Extremists on the rise
Yet in many member states, the largest contingent of MEPs is likely to come from nationalist or Eurosceptic formations likely to stand in the way of this program. These anti-establishment parties include France’s Rassemblement National (RN) and Italy’s Fratelli d’Italia. In the Netherlands, Geert Wilders’ far-right Party for Freedom (PVV) came second on Thursday evening, just behind the left-wing Green-Labor bloc.
These parties will sit in different parliamentary groups in the coming legislature: the European Conservatives and Reformists (ERC, which includes the Fratelli d’Italia, Vox from Spain and Swedish Democrats) and Identity and Democracy (ID, which includes the RN from France, Vlaams Belang from Belgium and FPÖ from Austria).
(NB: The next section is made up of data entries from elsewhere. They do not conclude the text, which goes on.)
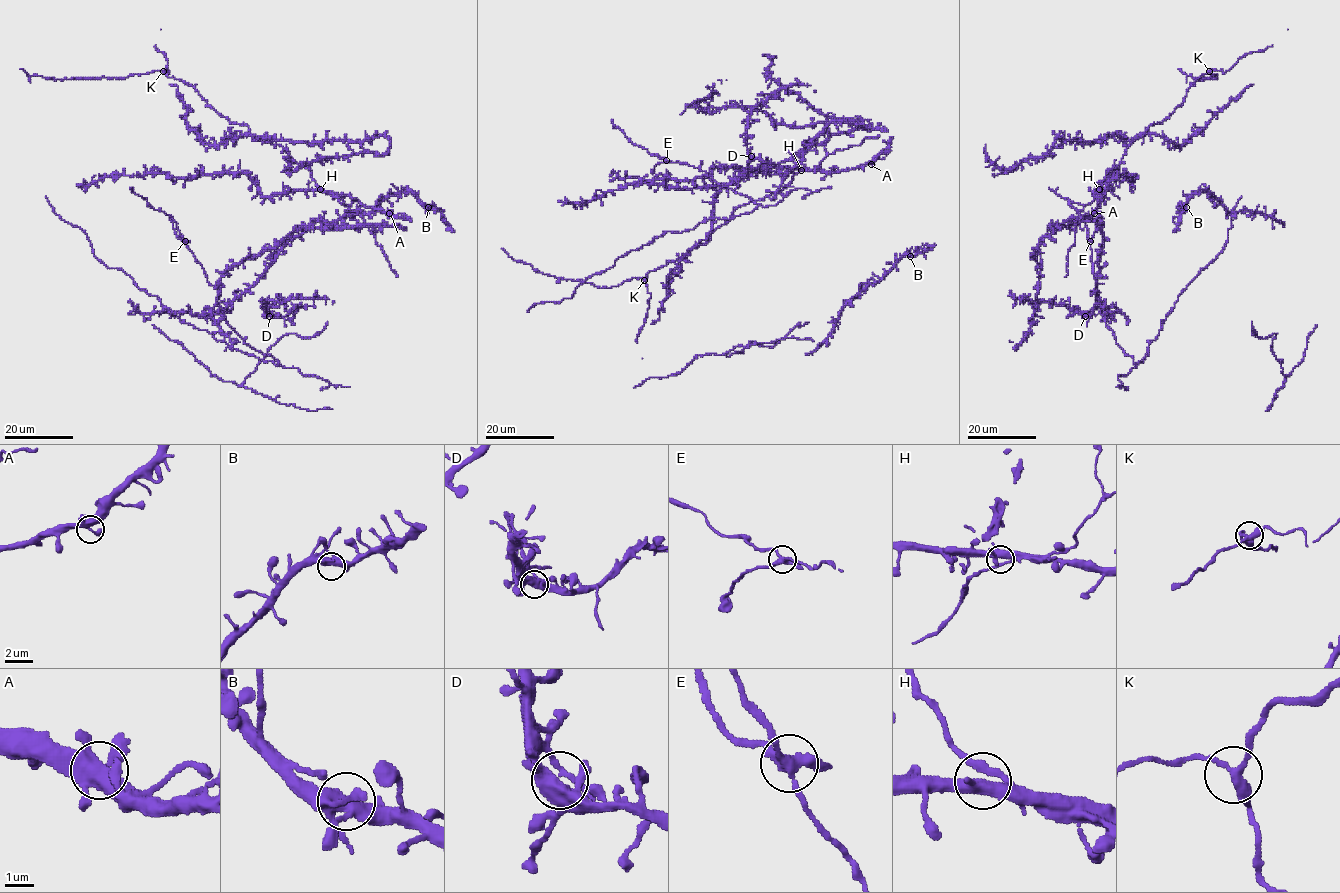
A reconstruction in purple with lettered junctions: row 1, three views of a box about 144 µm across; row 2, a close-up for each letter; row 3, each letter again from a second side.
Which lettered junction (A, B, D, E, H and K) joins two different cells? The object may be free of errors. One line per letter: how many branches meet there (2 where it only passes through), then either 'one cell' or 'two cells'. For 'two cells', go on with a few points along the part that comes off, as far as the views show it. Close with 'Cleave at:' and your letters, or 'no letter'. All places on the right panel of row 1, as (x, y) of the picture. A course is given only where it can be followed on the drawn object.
A: 5 | one cell
B: 5 | one cell
D: 4 | one cell
E: 4 | two cells | (1090, 241), (1101, 214)
H: 4 | one cell
K: 3 | one cell
Cleave at: E

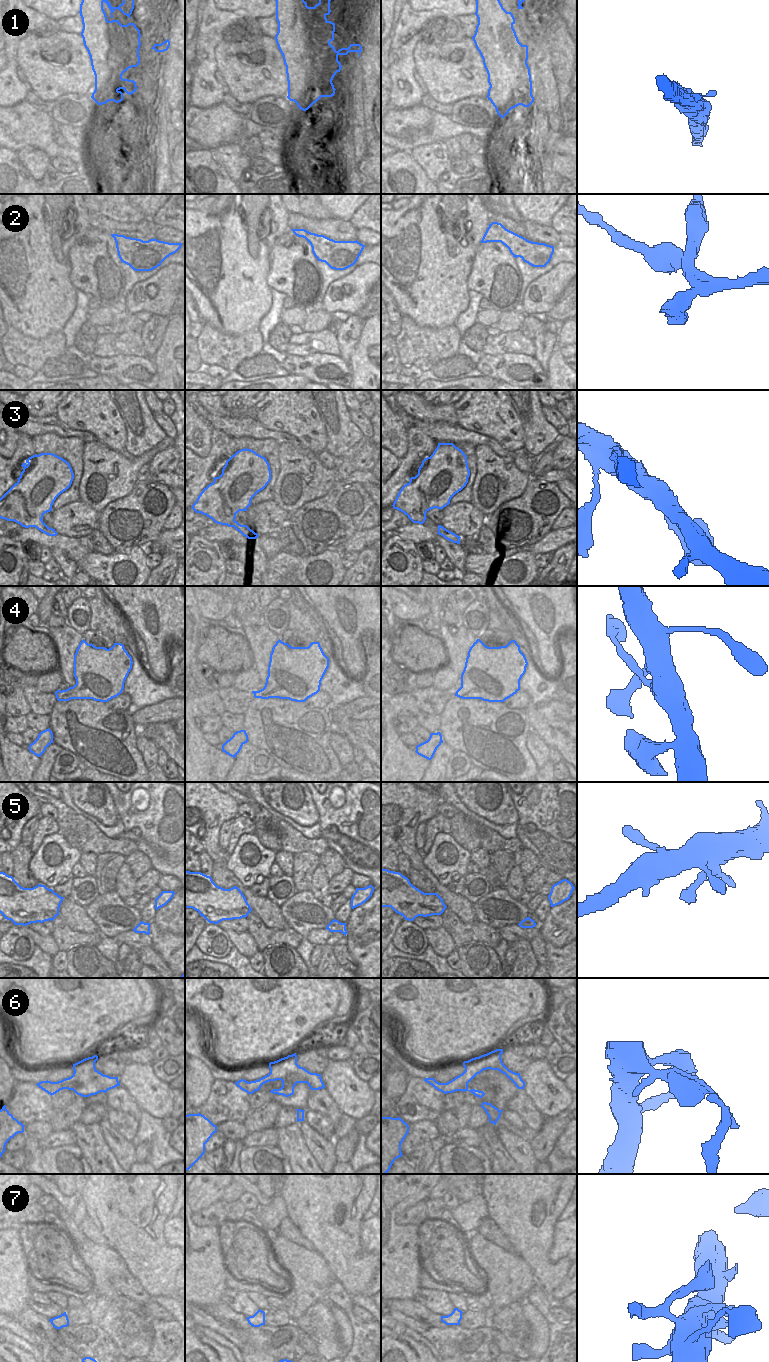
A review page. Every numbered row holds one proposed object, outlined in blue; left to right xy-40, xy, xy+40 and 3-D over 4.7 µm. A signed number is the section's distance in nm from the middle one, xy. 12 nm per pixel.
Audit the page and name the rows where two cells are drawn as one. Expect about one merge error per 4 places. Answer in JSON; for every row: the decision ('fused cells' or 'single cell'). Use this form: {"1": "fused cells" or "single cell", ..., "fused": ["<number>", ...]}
{"1": "single cell", "2": "single cell", "3": "single cell", "4": "single cell", "5": "single cell", "6": "fused cells", "7": "single cell", "fused": ["6"]}

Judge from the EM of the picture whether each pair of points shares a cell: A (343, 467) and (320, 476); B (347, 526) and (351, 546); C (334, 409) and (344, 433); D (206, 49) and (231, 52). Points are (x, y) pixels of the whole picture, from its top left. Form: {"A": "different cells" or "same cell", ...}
{"A": "different cells", "B": "different cells", "C": "same cell", "D": "different cells"}

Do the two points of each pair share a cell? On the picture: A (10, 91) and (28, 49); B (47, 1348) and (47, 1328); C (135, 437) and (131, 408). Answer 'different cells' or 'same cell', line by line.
A: different cells
B: same cell
C: same cell

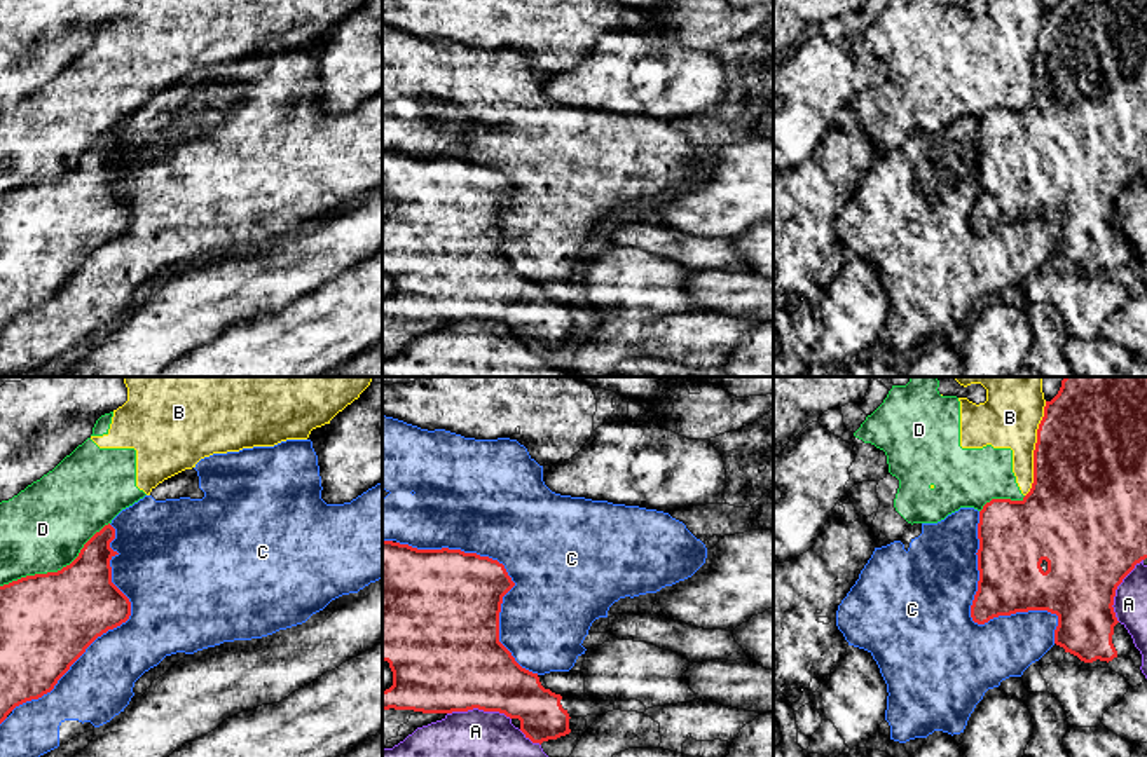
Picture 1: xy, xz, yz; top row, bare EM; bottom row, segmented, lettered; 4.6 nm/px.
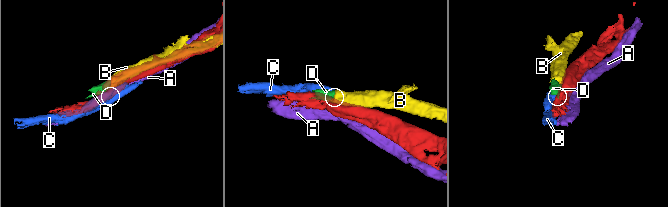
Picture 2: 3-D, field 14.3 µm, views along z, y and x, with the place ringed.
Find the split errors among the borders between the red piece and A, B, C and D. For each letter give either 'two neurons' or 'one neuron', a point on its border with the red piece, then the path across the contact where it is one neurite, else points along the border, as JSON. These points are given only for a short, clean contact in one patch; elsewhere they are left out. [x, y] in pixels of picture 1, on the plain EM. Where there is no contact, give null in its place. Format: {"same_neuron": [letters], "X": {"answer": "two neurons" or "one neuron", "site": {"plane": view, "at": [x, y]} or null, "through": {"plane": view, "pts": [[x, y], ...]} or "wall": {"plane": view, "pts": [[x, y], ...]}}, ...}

The ECR and ID could obtain a total of 150 seats in the new parliament. That does not include the seats of the German AfD party, which was recently kicked out of the ID group.
Fragile majority
The outgoing “von der Leyen” majority, named after the President of the outgoing Commission who relied on it, occasionally agreed to work with ECR elected representatives deemed to be agreeable, but always excluded ID from the decision-making process.
Ursula von der Leyen is open to collaborating with other parties.
The majority alliance, composed of the conservative European People’s Party (EPP), Socialists & Democrats (S&D) and the centrist Renew Europe groups should manage to secure a majority of seats, but it is vulnerable to the evaporation of some traditional MEPs. Party discipline is, with some exceptions, weaker in the European Parliament than in national assemblies.
For this reason, Ursula von der Leyen, who’s seeking a second mandate as president of the European Commission, is open to collaborating with other parties, as long as these are “pro-EU, pro-Ukraine and respect the rule of law.” She has named some parties that do not meet those criteria (RN and AfD) but has stayed silent on which parties do.
A tight equation
Yet, von der Leyen includes in her list of possible allies the Italian Prime Minister Giorgia Meloni, with whom she has cultivated a close relationship presenting some ambiguities. Her socialist and liberal allies, who have already warned her against dubious collaborations, make the outgoing president’s equation particularly tight.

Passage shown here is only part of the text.